Just a few weeks ago when I was a bridesmaid in my friends wedding we were outside the elevator of the hotel and a little girl walked by with her family and said something cute to the effect of “mommy, can I be a bride someday?” Everyone “ahhhed,” but it made me reflect, I don’t think I was ever like that. I used to draw wedding gowns when I was in my I-want-to-be-a-fashion-designer phase, but I didn’t dream of being a bride, I dreamed of being on television or being a singing sensation! Now I’m not saying you can’t dream about having it all; many women do. What I will assert is that many women see their wedding as their day in the spotlight, their day as Cinderella. (Well, don’t even get me started on Cinderella and how women today do NOT need a man to rescue her…) I want a career that puts me in the spotlight; I’ve had six yeas of being one of the pretty girls on the stage in the pretty gown and “glass slipper” with a crown on my head. I do not need or want a wedding day to feel like a princess. I’ve had pageants.

After I’m asked about this, I’ve had a lot of people give me that look as if they want to pat me on the head and say “it’s a phase you’ll grow out of, darling.” Well, no, it’s not a phase, it’s how I believe. Disagreeing with me does not mean you have to disrespect me by assuming I’ll “come around.” I believe in the adages “to each his own” and “agree to disagree.”

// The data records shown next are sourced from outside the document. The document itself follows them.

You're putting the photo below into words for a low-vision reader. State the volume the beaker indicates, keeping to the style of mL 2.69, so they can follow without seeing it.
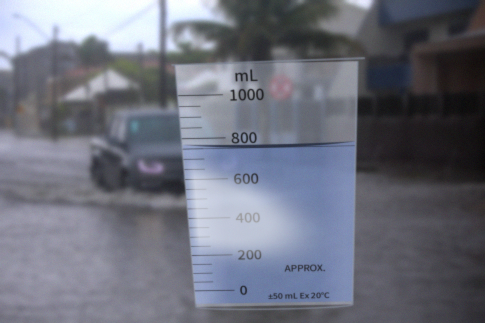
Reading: mL 750
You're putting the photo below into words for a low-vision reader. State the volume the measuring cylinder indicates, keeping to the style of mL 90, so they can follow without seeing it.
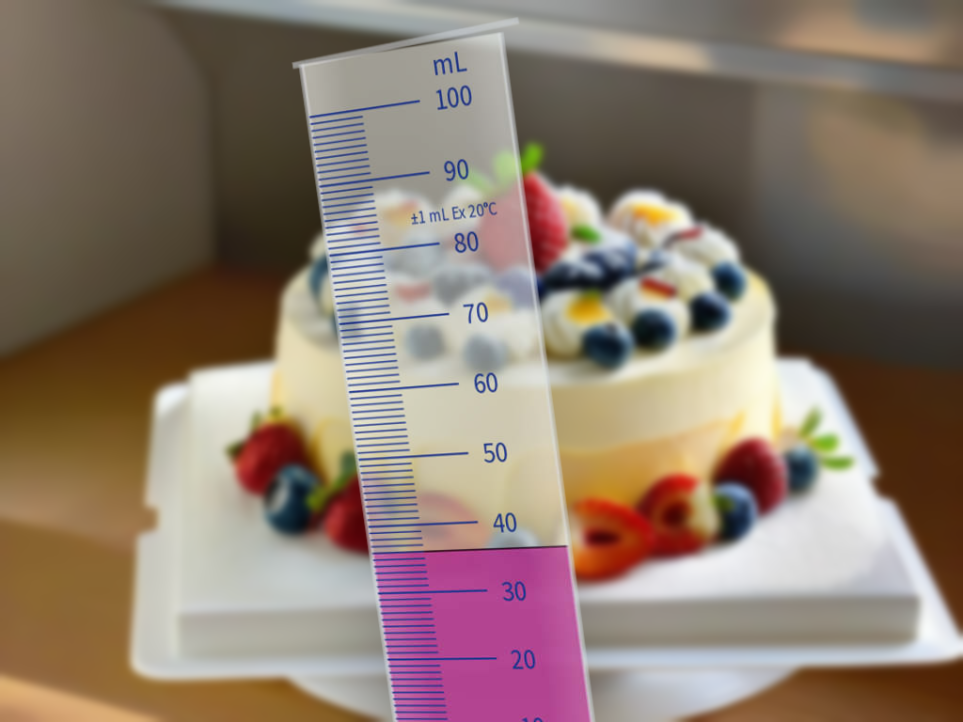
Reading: mL 36
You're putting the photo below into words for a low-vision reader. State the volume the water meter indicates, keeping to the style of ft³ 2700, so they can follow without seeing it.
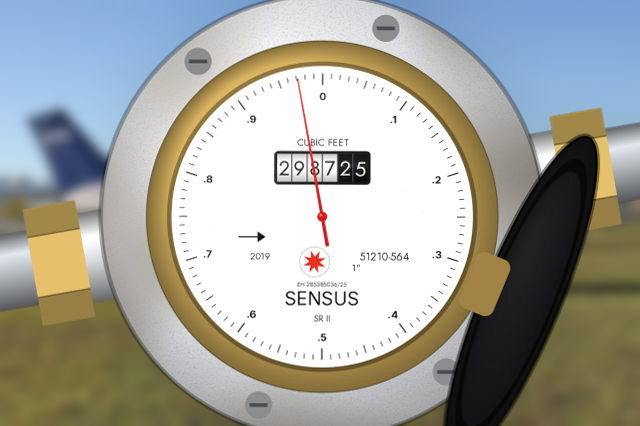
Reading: ft³ 298724.97
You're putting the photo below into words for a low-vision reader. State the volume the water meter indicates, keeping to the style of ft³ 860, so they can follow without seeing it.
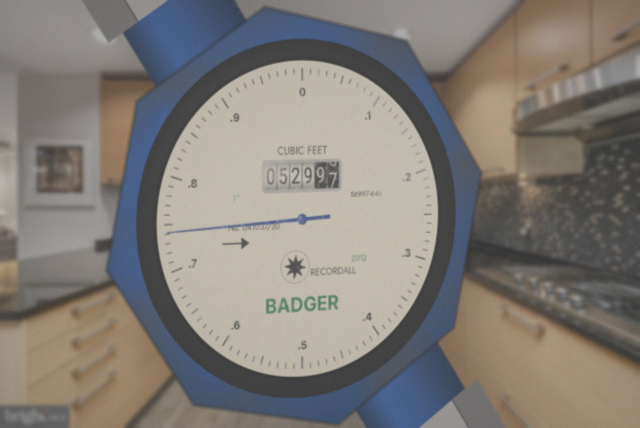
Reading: ft³ 52996.74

At Miss Ohio I was sitting in the make up room with several chaperones during some down time. Someone asked how long Loren and I had dated, because I said two and a half years the question of marriage immediately followed. I hesitated for a moment because I knew the group of older women in front of me had values different than my own. I respected and enjoyed my time with those women so much that I did not want to say anything that would make them think less of me. Yet, what I value even more about my own character is my candid nature and honesty. I refuse to hold my own beliefs back because they may displease someone else. A conversation transpired similar to the text above and I could see the dismay in some of their faces and their disapproval of homosexuality. I’ll never know if I lost some of their respect, but I gained respect in myself for not giving into the social pressure of the moment.

I know I didn’t have to explain any of this.

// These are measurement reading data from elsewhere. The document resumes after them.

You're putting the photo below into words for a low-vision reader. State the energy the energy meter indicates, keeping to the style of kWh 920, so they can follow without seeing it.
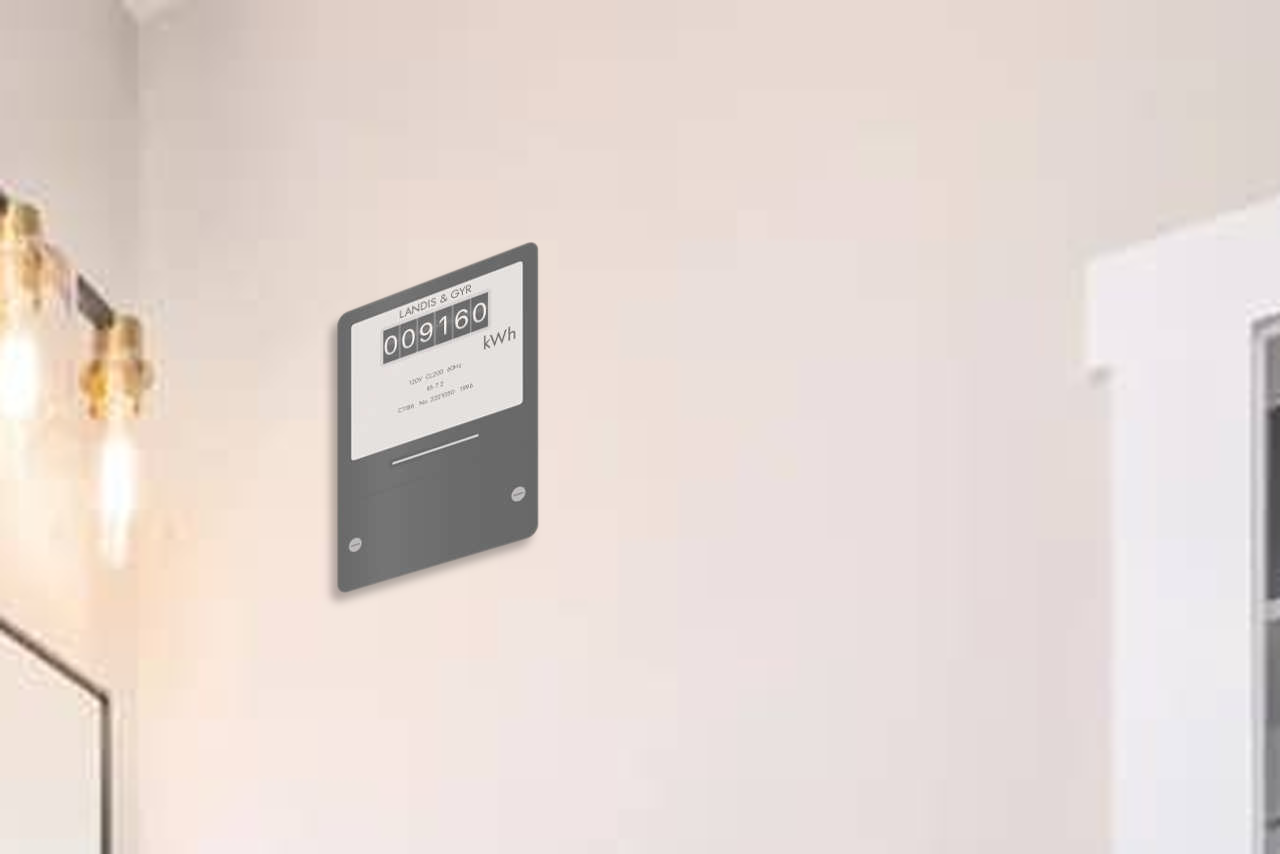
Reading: kWh 9160
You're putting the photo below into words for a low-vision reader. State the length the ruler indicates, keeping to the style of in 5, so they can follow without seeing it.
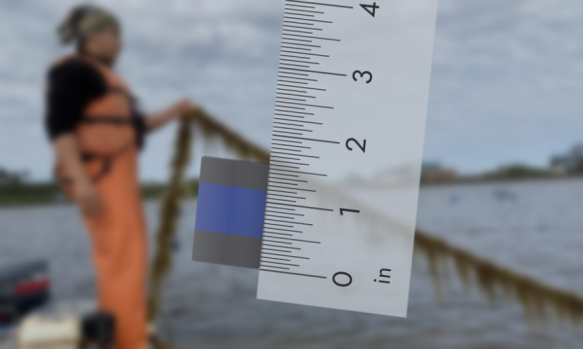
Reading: in 1.5625
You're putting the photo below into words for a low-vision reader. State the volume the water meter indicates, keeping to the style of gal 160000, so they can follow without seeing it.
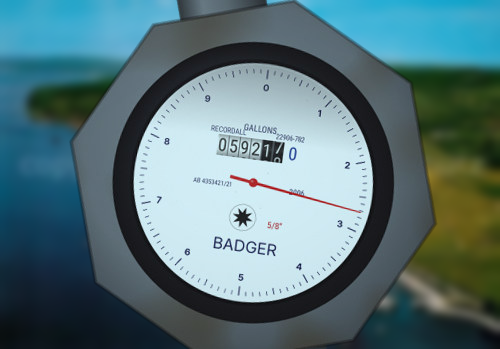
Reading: gal 592172.7
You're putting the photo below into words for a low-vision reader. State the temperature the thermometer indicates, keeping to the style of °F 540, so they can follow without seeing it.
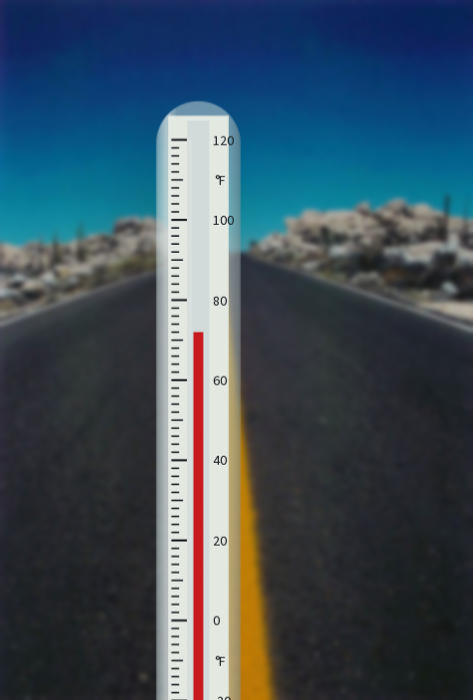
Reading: °F 72
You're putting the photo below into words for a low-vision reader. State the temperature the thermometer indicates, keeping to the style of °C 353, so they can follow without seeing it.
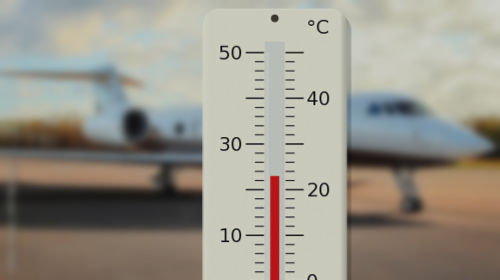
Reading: °C 23
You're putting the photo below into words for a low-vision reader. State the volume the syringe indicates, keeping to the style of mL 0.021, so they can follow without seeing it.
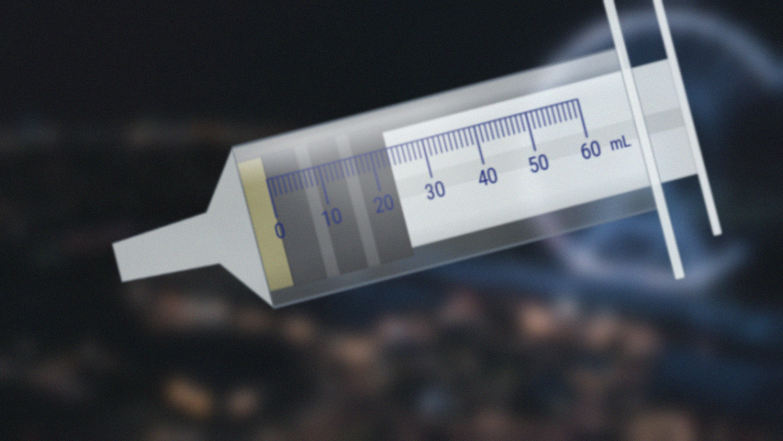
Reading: mL 0
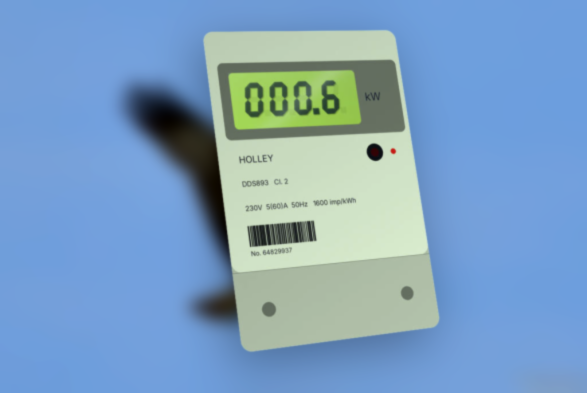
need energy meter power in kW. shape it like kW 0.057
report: kW 0.6
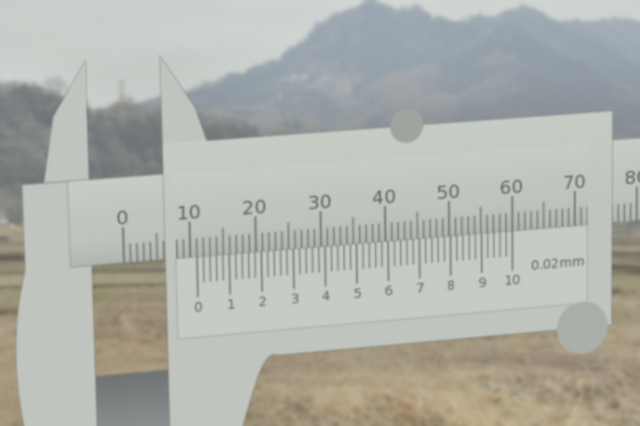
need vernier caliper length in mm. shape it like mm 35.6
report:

I could have just said “yes I’m competing in Ohio USA, I’m hopefully going to grad school and no, I’m not getting married.” But I like my opinions and I’m not afraid to share them or answer anything that is asked of me.

During pageant interviews contestants are expected to have strong views on everything, yet outside of that room we have to be all-pleasing to our public. I think there can be middle ground. I hope I presented my opinions in a firm but non offensive way, just as I would to a pageant judge. I know not all my readers will see eye to eye with my political views, but lets all agree that the beautiful thing about living in this country is our freedom to respectfully disagree.

3 Comments:

  • Abby, first of all congrats are in order for making the top three in the Face of Fox job, I have the utmost confidence you will prevail. Secondly, I, too am studying for the GRE's! Yikes! Being a journalism major, I find those math problems a bugger. Thirdly, with respect to you stating your opinions publicly, I find it very refreshing and I really must quote Dr. Seuss: "Be who you are and say what you feel because those who mind don't matter and those who matter don't mind." Enough said. Take care, Abby!

    By Blogger Mary, at 5:16 AM  

  • Well said...

    By Blogger HondaCLS, at 6:08 AM  

  • Abby, Good Luck on Face of Fox. I know for a fact you will do your best in what ever you choose to do in your life. As for your personal life I know your family and friends will go along with your feeling about marriage. But I think they would love to see you get married. But you have to be ready spend the rest life with him. Like your grandparents and parents have over sixty years and thirty years happiness. When that day comes there be tears joy for you and your loveone. Just remember your family will always be there for you. GOOD LUCK and GOD BLESS YOU ABBY!!!